Hof van Beroep blokkeert controversiële immigratiewet van Texas tegen handhaving
In een overwinning voor immigratievoorvechters oordeelde het 5e Amerikaanse Circuit Court of Appeals dinsdag om een bevel te handhaven dat de handhaving van de controversiële immigratiewet van Texas SB 4 blokkeert. Hoofdrechter Priscilla Richman, vergezeld door circuitrechter Irma Carrillo Ramirez, achtte het waarschijnlijk dat de sleutel bepalingen van de wet zijn in strijd met de Amerikaanse grondwet omdat ze inbreuk maken op de autoriteit van de federale overheid over het immigratiebeleid.
SB 4, in december ondertekend door de gouverneur van Texas, Greg Abbott.

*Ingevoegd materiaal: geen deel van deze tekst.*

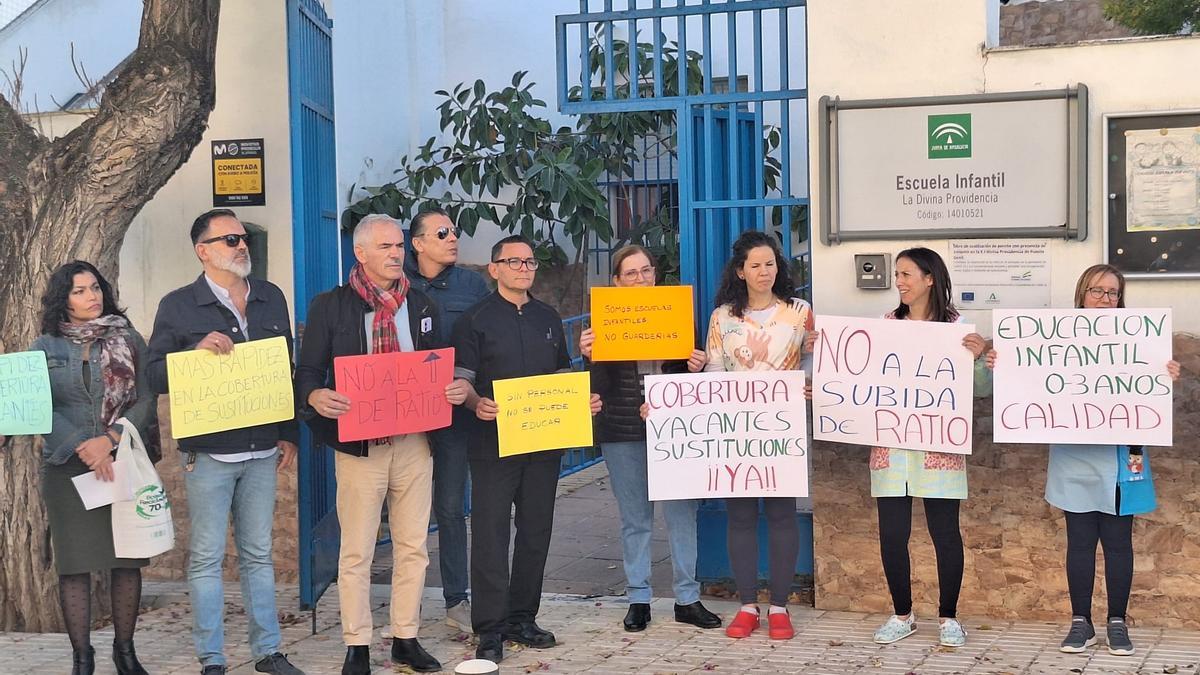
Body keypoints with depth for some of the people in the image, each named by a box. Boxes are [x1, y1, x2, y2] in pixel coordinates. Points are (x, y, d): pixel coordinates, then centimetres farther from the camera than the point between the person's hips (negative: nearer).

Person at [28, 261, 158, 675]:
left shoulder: (128, 341, 6)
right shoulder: (45, 348, 7)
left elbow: (146, 399, -1)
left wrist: (110, 439, -15)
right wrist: (83, 448, -16)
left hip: (125, 463, 0)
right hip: (67, 467, 0)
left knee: (127, 561, 3)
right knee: (75, 564, -1)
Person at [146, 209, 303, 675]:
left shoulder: (271, 299, 11)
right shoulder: (178, 306, -1)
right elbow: (156, 377, -3)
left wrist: (289, 434, 11)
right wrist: (197, 352, -20)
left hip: (262, 449, 4)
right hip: (208, 451, -3)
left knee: (258, 554, 10)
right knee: (206, 557, 0)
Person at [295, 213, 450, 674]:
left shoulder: (422, 307, 12)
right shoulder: (329, 307, 0)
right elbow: (307, 372, 0)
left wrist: (452, 391, -5)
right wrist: (316, 397, -22)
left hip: (414, 443, 4)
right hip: (360, 445, -4)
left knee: (412, 548, 9)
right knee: (356, 553, 1)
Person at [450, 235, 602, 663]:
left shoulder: (548, 318, 15)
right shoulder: (475, 320, 0)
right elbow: (461, 379, -5)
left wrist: (584, 401, 3)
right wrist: (476, 403, -26)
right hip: (494, 441, -5)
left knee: (536, 531, 9)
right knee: (491, 533, -5)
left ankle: (522, 619, 20)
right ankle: (490, 629, 0)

Zou de staatsautoriteiten de bevoegdheid hebben gegeven om immigratie-arrestaties en arrestaties uit te voeren. En laat rechters de deportatie van immigranten zonder papieren bevelen. De Amerikaanse districtsrechter David Alan Ezra had de wet aanvankelijk eind februari geblokkeerd. Het argument dat het toestaan van elke staat om zijn eigen immigratiebeleid te bepalen de nationale uniformiteit zou kunnen ondermijnen.
Er staat ons een langdurige juridische strijd te wachten
De beslissing van het hof van beroep zorgt ervoor dat de immigratiewet van Texas niet-afdwingbaar blijft terwijl de wettigheid ervan in verdere procedures wordt besproken. Circuitruzies over de vraag of SB 4 definitief moet worden neergehaald, staan gepland voor 3 april. Welke partij ook verliest, kan ook in beroep gaan bij het Hooggerechtshof, wat een teken is van een langdurige juridische strijd. In zijn afwijkende mening verdedigde circuitrechter Andrew Oldham de poging van Texas om wat hij beschouwt als lacunes in de federale immigratiehandhaving aan te pakken.
Tegenstanders van SB 4, waaronder de regering-Biden en belangengroepen voor immigranten, hebben betoogd. Dat immigratierecht is het exclusieve domein van de federale overheid. Door een rol op staatsniveau te vervullen, zeggen ze, dringt Texas de federale suprematie binnen. Voorstanders werpen tegen dat het gebrek aan alomvattende immigratiehervormingen ruimte heeft gelaten voor staatsinterventie. De meerderheid van het beroepspanel oordeelde dat het onwaarschijnlijk is dat deze claims grondwettelijk toezicht zouden kunnen doorstaan.